> _THE DATA_
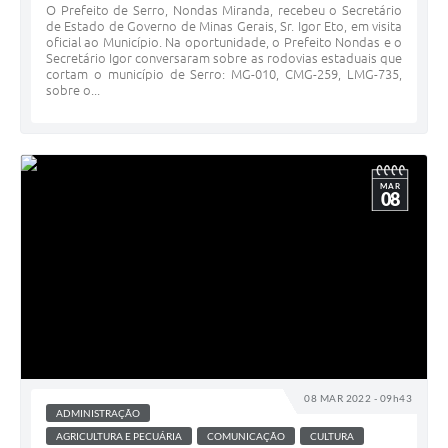
O Prefeito de Serro, Nondas Miranda, recebeu o Secretário
de Estado de Governo de Minas Gerais, Sr. Igor Eto, em visita
oficial ao Município. Na oportunidade, o Prefeito Nondas e o
Secretário Igor conversaram sobre as rodovias estaduais que
cortam o município de Serro: MG-010, CMG-259, LMG-735,
sobre o...
MAR
08
08 MAR 2022 - 09h43
ADMINISTRAÇÃO
AGRICULTURA E PECUÁRIA
COMUNICAÇÃO
CULTURA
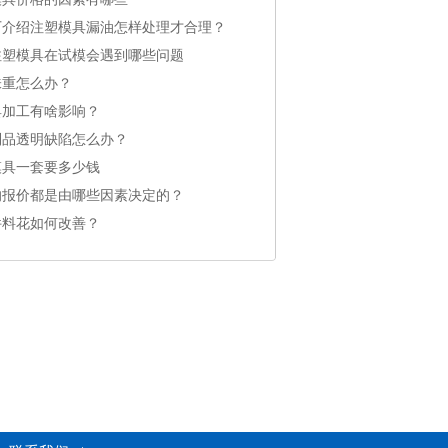
厂介绍注塑模具漏油怎样处理才合理？
注塑模具在试模会遇到哪些问题
味重怎么办？
具加工有啥影响？
制品透明缺陷怎么办？
模具一套要多少钱
的报价都是由哪些因素决定的？
件料花如何改善？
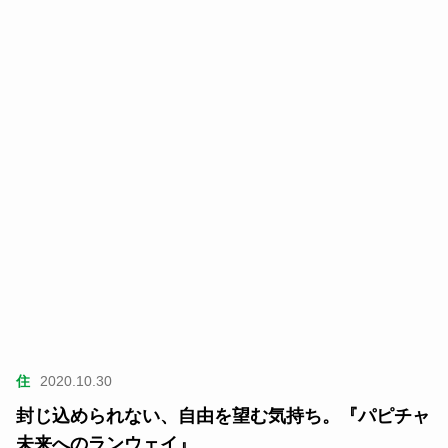
住
2020.10.30
封じ込められない、自由を望む気持ち。『パピチャ
未来へのランウェイ』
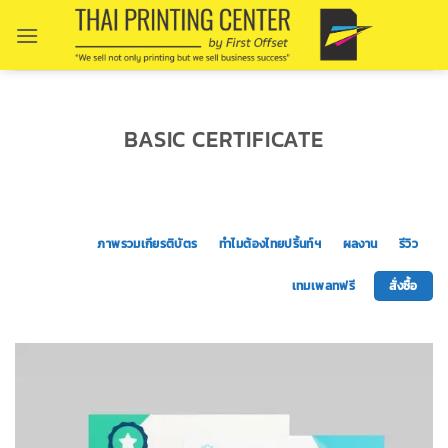
Skip
to
content
BASIC CERTIFICATE
ภาพรวมเกียรติบัตร
ทำไมต้องไทยปริ้นท์ฯ
ผลงาน
รีวิว
เทมเพลทฟรี
สั่งซื้อ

> _GOAL OF THE EXERCISE_
Your answer must be only the lines from the one that holds "注塑模具在试模会遇到哪些问题" to the end of the listing, each restated word for word, with both ends kept and pictures left out.

> _RESPONSE TO THIS EXERCISE_
注塑模具在试模会遇到哪些问题
味重怎么办？
具加工有啥影响？
制品透明缺陷怎么办？
模具一套要多少钱
的报价都是由哪些因素决定的？
件料花如何改善？
住
2020.10.30
封じ込められない、自由を望む気持ち。『パピチャ
未来へのランウェイ』
Skip
to
content
BASIC CERTIFICATE
ภาพรวมเกียรติบัตร
ทำไมต้องไทยปริ้นท์ฯ
ผลงาน
รีวิว
เทมเพลทฟรี
สั่งซื้อ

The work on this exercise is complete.